>>

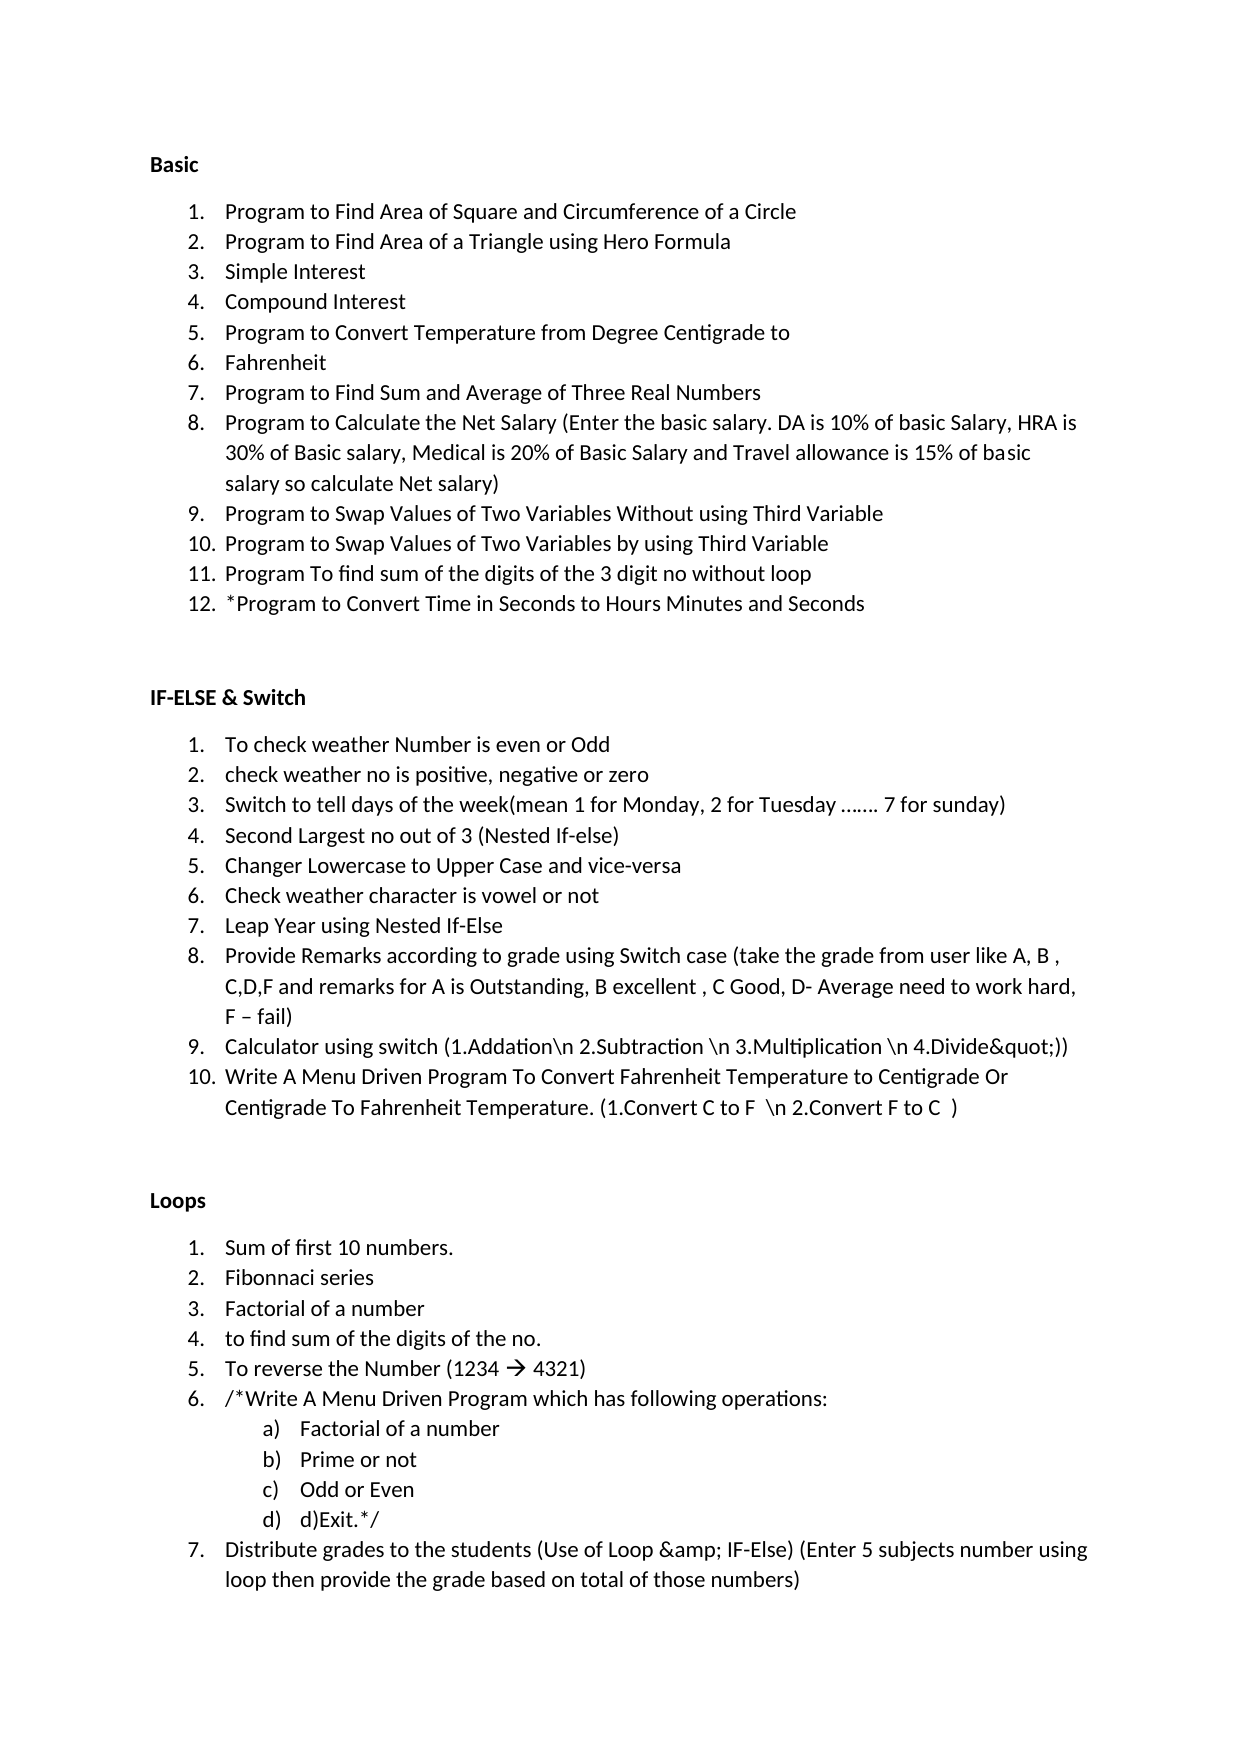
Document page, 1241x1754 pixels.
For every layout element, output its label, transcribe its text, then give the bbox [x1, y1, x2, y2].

list Factorial of a number [187, 1294, 1090, 1322]
list Program to Find Area of a Triangle using Hero Formula [187, 227, 1090, 255]
list Program To find sum of the digits of the 3 digit no without loop [187, 559, 1090, 587]
list Changer Lowercase to Upper Case and vice-versa [187, 851, 1090, 879]
text IF-ELSE & Switch [150, 683, 1090, 711]
list Distribute grades to the students (Use of Loop &amp; IF-Else) (Enter 5 subjects number using loop then provide the grade based on total of those numbers) [187, 1535, 1090, 1594]
list Calculator using switch (1.Addation\n 2.Subtraction \n 3.Multiplication \n 4.Divide&quot;)) [187, 1032, 1090, 1060]
list check weather no is positive, negative or zero [187, 760, 1090, 788]
list To check weather Number is even or Odd [187, 730, 1090, 758]
list Factorial of a number [262, 1414, 1090, 1443]
list Leap Year using Nested If-Else [187, 911, 1090, 939]
list to find sum of the digits of the no. [187, 1324, 1090, 1352]
list Program to Find Sum and Average of Three Real Numbers [187, 378, 1090, 406]
list *Program to Convert Time in Seconds to Hours Minutes and Seconds [187, 589, 1090, 618]
list Prime or not [262, 1445, 1090, 1473]
text Loops [150, 1186, 1090, 1214]
list Sum of first 10 numbers. [187, 1233, 1090, 1261]
list Fahrenheit [187, 348, 1090, 376]
list Write A Menu Driven Program To Convert Fahrenheit Temperature to Centigrade Or Centigrade To Fahrenheit Temperature. (1.Convert C to F \n 2.Convert F to C ) [187, 1062, 1090, 1121]
list To reverse the Number (1234 4321) [187, 1354, 1090, 1382]
list Odd or Even [262, 1475, 1090, 1503]
list Program to Swap Values of Two Variables Without using Third Variable [187, 499, 1090, 527]
list Fibonnaci series [187, 1263, 1090, 1292]
list Second Largest no out of 3 (Nested If-else) [187, 821, 1090, 849]
list d)Exit.*/ [262, 1505, 1090, 1533]
list Program to Swap Values of Two Variables by using Third Variable [187, 529, 1090, 557]
text Basic [150, 150, 1090, 178]
list Check weather character is vowel or not [187, 881, 1090, 909]
list Simple Interest [187, 257, 1090, 285]
list Program to Calculate the Net Salary (Enter the basic salary. DA is 10% of basic Salary, HRA is 30% of Basic salary, Medical is 20% of Basic Salary and Travel allowance is 15% of basic salary so calculate Net salary) [187, 408, 1090, 497]
list /*Write A Menu Driven Program which has following operations: [187, 1384, 1090, 1412]
list Program to Find Area of Square and Circumference of a Circle [187, 197, 1090, 225]
list Program to Convert Temperature from Degree Centigrade to [187, 318, 1090, 346]
list Provide Remarks according to grade using Switch case (take the grade from user like A, B , C,D,F and remarks for A is Outstanding, B excellent , C Good, D- Average need to work hard, F – fail) [187, 942, 1090, 1030]
list Compound Interest [187, 287, 1090, 316]
list Switch to tell days of the week(mean 1 for Monday, 2 for Tuesday ……. 7 for sunday) [187, 791, 1090, 819]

<<

Each line of the material above that holds "then" counts once; give the total and nothing else.

**Result below**
2